In the picture below, you see the MSS being deployed: It’s a slim instrument, maybe 1.5m in length, that is attached to an orange cable that runs on a small winch.

And a big THANK YOU to cruise leader Elin (observing from the upper deck) for bringing me along on this cruise! :-)

At the end of the instrument that sticks over the railing in the picture above, you can make out little pins, protected by a metal cage. Those are the sensors for both temperature and velocity shear, both measuring at very high frequency, many many times per second. They are also very sensitve, so in the picture below you see the wooden crate that is used for storing the instrument in between stations.

Once the instrument is deployed into the water, it is not just lowered down in the way a CTD is, but it has to be free-falling through the water. In order to achive that, the person running the winch has to constantly watch the cable going into the water to make sure there is some slack on the cable.

Algot is running the MSS winch

A second way to make sure the instrument is free-falling is to constantly monitor the incoming data on a PC onboard the ship.

Elina is working the MSS “inside job” (Picture by Sonja Wahl)

While the data is being monitored, also the depth the instrument is at is being monitored, or rather its pressure.

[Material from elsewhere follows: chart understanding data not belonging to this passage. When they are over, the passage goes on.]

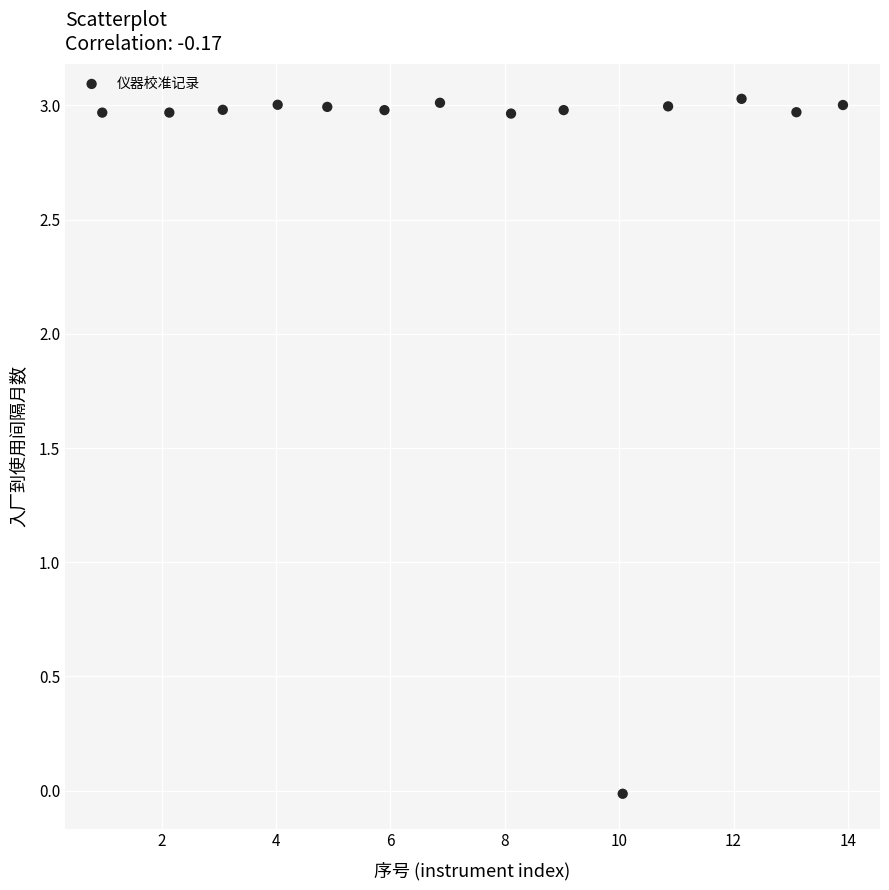

What is the range of X values (max minus min)?

13.0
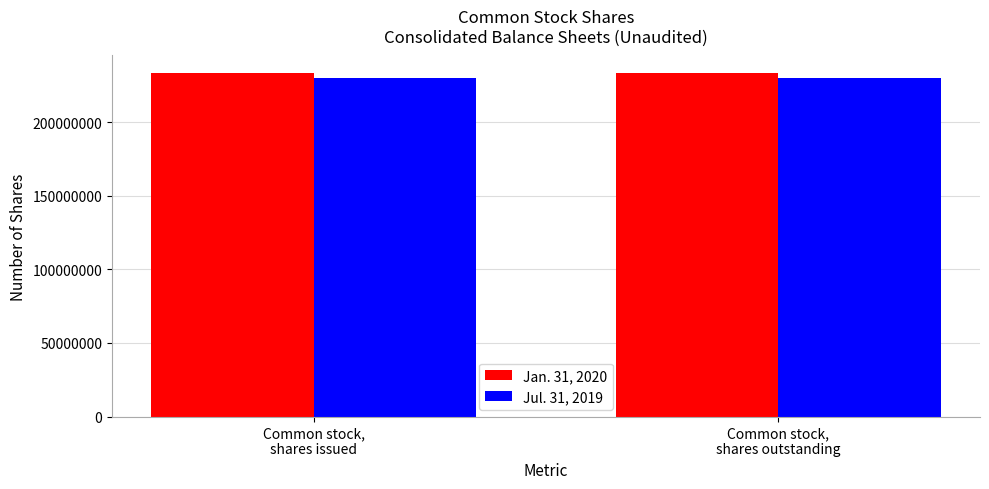

What position from the left is Common stock,
shares issued?

1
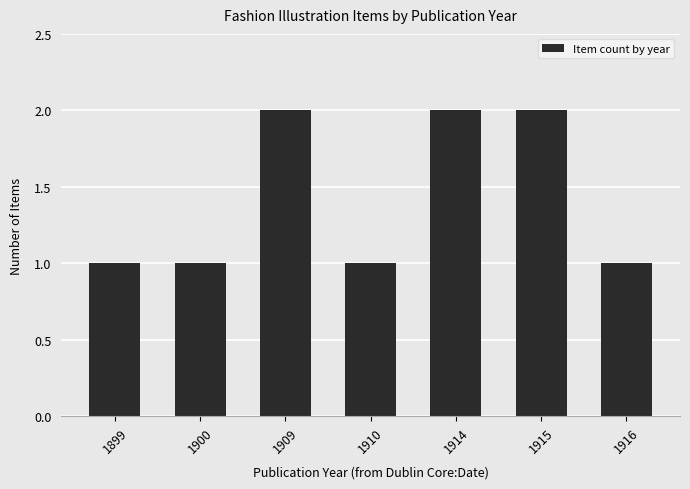

How many bars are there in total?

7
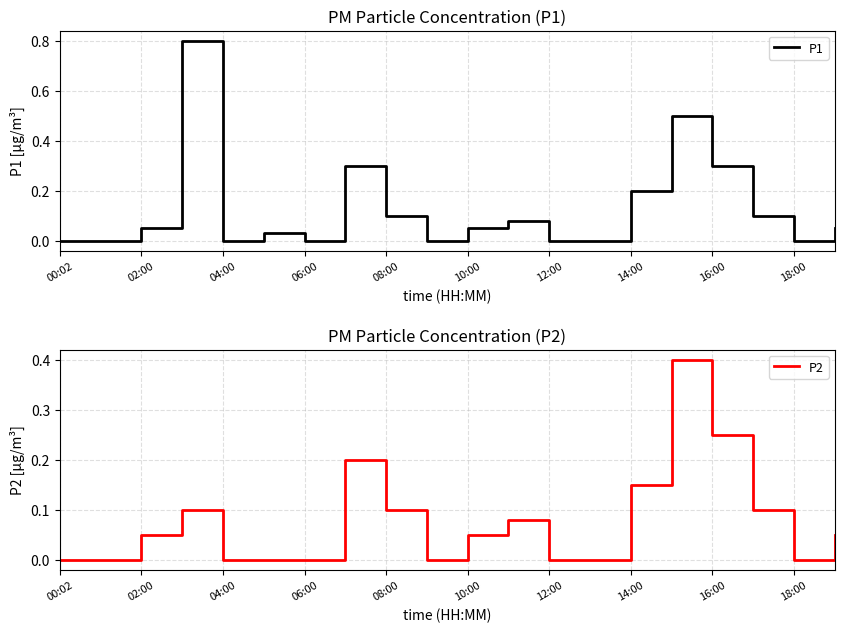

True or false: P1 has more than 1 points higher than both neighbors.

True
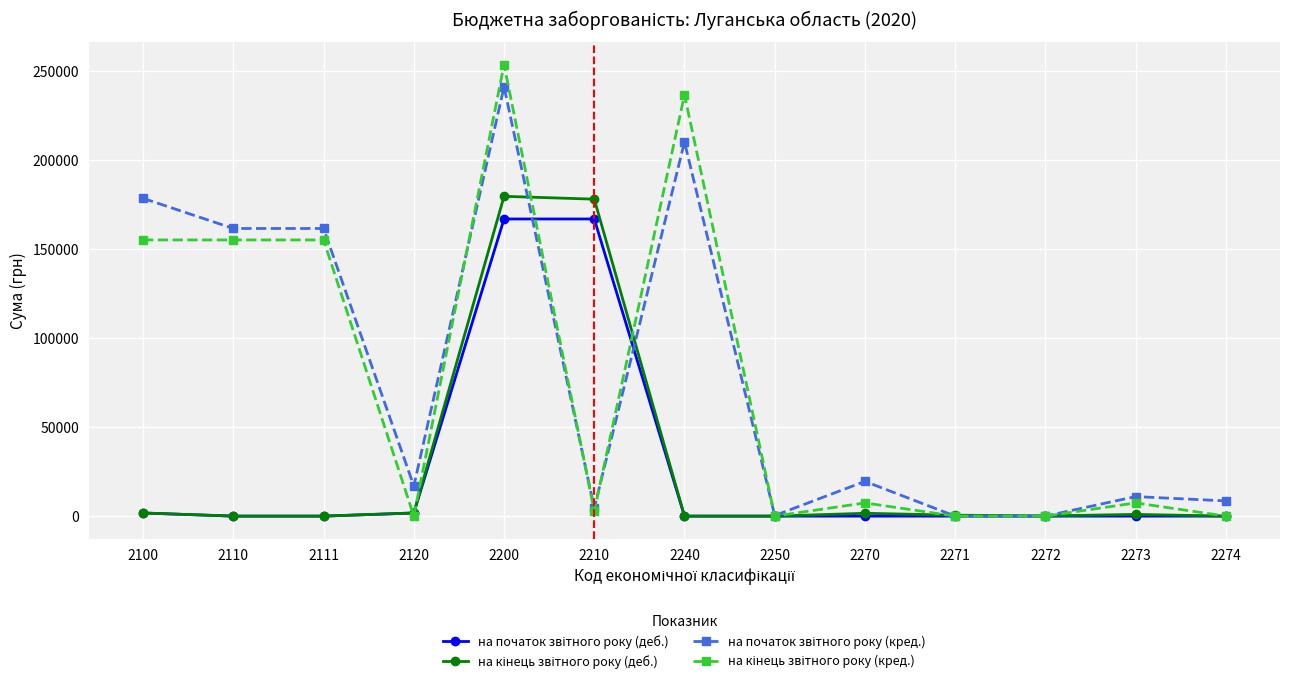

What is the maximum value shown in the chart?

253293.4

Since the instrument is free falling, it is not a simple feat to make sure it gets fairly close (approximately 10m) to the bottom, but does not hit the bottom and destroy the sondes. One way we’ve done that on the student cruise is by stopping the outgoing cable when the instrument was at 75% of the water depth and let it fall, and then once the instrument is within 20ish meters of the bottom to start hauling the cable back in (“panic” in the list below ;-))

Snapshot of the piece of paper used to keep track of what’s going on at the current station

Looking at the picture of Algot below, you know that the instrument must be on its way up. Why? Because there is clearly no slack on the cable!

Algot is bringing the MSS back to the surface

In the picture below, do you see the green fringe on the instrument, as well as the rope slung around the metal protection cage thingy for the sondes? Those are there to make sure that no eddies (and especially no trains of eddies) develop while the instrument is falling, because if the instrument was vibrating or moving in some way other than just falling freely, that would influence the data we measure.

The instrument is then brought back on board, and we are ready for the next station!

Algot and Arnt Petter bring the MSS back on board

And which spots did we measure turbulence in? In many, but especially on either side of the fjord’s sill, because that’s where we expect mixing due to tides going in and out (which we also saw in the fjord circulation tank experiment!).